Unlike TEN, and to a lesser extent Seven, Nine isn’t planning to offer much alternate programming. Rather it is trying to focus on identical programming, just with better resolution content.
9HD will modestly offer 12 hours of alternate programming from 10:30pm weeknights with Nightline then programs such as sci-fi drama Invasion (previously promised in 2006) and military drama E-Ring. Steven Spielberg series Taken airs on Saturday nights.
Programming executive Simon Baird told The Age, “It’s just that we have to match that technical excitement with the reality of what’s going on in the market, and just ensure that our business is focused on providing the right sort of programming for the market, given its relatively small size at the moment.”
Director of strategy for Nine’s owner PBL Media, David Coleman, acknowledged the growing public interest in HD, but said Nine was reluctant to broadcast different programs on Nine-HD until it could gauge the number of viewers.
“There are a number of research companies out there with differing views on penetration, and it’s very difficult to get a concise reading into exactly how many people have the service and whether they’re watching,” Mr Coleman said.
Mr Coleman said Nine-HD could not differ substantially from its main channel because an increasing percentage of Nine’s programs had been filmed in HD.
“What that means is that if we want to continue to show those programs in HD, which obviously we do, we have to use the HD channel at that time,” he said.
Mr Coleman said Nine was much more excited about the additional standard definition (SD) channel the free-to-air stations will have permission to broadcast from January 1 next year, because programming could be determined independently of Nine’s main channel.
“The SD channel in 2009 is an entirely new channel … there is no sort of simulcast issue about having to put the programming from the main channel on the SD channel … we have very wide discretion as to what we put on the new channel,” he said.
So it’s steady as she goes for 9HD. At least, unlike some networks, it’s a candid understanding of what other networks heralded as the best thing since sliced bread.
Mon Mar 17
12am Movie: Unanswered Questions
Tue Mar 18
12am Movie: Protocol
Thu Mar 20
11pm The Mountain
Sat Mar 22
8:30pm Taken Pts 1 &2
This month the Nine Network Australia announced that it had launched a High Definition (HD) channel, Nine HD, which will run in all 5 metropolitan markets.
Nine’s HD channel will be available for free-viewing to all Australian homes with a High Definition receiver. The channel will contain additional programming not seen on the main Nine broadcast channel as well as simulcast and time-shifted programming.
Chief Executive Officer, Nine Network Australia , David Gyngell, said: “2008 continues to be a year of restructure and development for Nine.

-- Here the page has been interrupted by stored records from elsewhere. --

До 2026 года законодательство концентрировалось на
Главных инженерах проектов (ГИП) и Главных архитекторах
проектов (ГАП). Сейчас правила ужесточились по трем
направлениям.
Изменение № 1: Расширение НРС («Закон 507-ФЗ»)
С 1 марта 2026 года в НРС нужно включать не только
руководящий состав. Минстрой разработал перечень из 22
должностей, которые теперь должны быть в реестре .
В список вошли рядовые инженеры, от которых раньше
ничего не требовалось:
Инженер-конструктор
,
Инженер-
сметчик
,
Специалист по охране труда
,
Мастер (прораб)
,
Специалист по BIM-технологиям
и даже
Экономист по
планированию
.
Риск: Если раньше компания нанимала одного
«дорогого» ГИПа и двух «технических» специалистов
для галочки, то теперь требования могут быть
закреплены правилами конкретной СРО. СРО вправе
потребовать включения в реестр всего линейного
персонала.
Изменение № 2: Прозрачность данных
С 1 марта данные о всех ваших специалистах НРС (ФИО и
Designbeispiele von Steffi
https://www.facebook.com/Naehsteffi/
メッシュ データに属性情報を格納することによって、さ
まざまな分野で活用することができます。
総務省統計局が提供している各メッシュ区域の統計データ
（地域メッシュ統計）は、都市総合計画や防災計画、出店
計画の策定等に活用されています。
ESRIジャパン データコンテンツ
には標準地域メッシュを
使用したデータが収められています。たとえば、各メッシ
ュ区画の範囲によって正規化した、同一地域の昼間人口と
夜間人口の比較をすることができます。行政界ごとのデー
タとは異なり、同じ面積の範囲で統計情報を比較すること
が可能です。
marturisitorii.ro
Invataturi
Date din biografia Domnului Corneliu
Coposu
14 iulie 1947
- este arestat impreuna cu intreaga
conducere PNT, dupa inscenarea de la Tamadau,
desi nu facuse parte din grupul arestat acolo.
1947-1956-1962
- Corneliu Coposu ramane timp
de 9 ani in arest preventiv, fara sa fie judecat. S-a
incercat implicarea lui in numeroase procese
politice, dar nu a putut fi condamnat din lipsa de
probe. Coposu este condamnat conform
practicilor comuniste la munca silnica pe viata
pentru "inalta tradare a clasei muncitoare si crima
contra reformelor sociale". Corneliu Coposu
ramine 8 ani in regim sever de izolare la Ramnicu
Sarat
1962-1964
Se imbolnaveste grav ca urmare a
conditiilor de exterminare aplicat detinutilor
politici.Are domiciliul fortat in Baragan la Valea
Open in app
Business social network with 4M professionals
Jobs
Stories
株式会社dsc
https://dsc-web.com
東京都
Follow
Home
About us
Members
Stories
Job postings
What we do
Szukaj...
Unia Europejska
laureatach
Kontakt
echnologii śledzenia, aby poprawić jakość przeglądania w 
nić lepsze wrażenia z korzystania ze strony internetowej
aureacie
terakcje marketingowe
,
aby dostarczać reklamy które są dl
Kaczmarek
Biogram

With new premises on the horizon for its Sydney (TCN) and Melbourne (GTV) television stations, the Network is well placed to drive technological innovation.
“We are excited about the picture enhancing qualities of High Definition. Most of Nine HD’s programming will be simulcast with the main channel, however there will be exceptions in sport, in particular. Nightline will also be given a fixed 10.30pm time-slot and our news services will generally be time-shifted by half an hour,” Gyngell said.
“However our Nine HD content will not differ significantly from that of our main broadcast channel because an increasing percentage of our programming has in fact been filmed in HD.
“What we are enthusiastic about is the impending launch of the Standard Definition (SD) channel in early 2009. The SD channel will in fact give us the opportunity to program the channel independently to that of our main one and there will be no simulcast issues,” Gyngell added.
Demonstrating Nine’s investment in this area of broadcasting, Nine today announced that Toby Hack has been appointed to the role of Sales Director – Multi-Channel / Digital Broadcasting.
This follows the recent announcement of highly regarded television executive, Les Sampson, who is joining the Network in the role of Director of Acquisitions, Daytime Programming and Digital Television.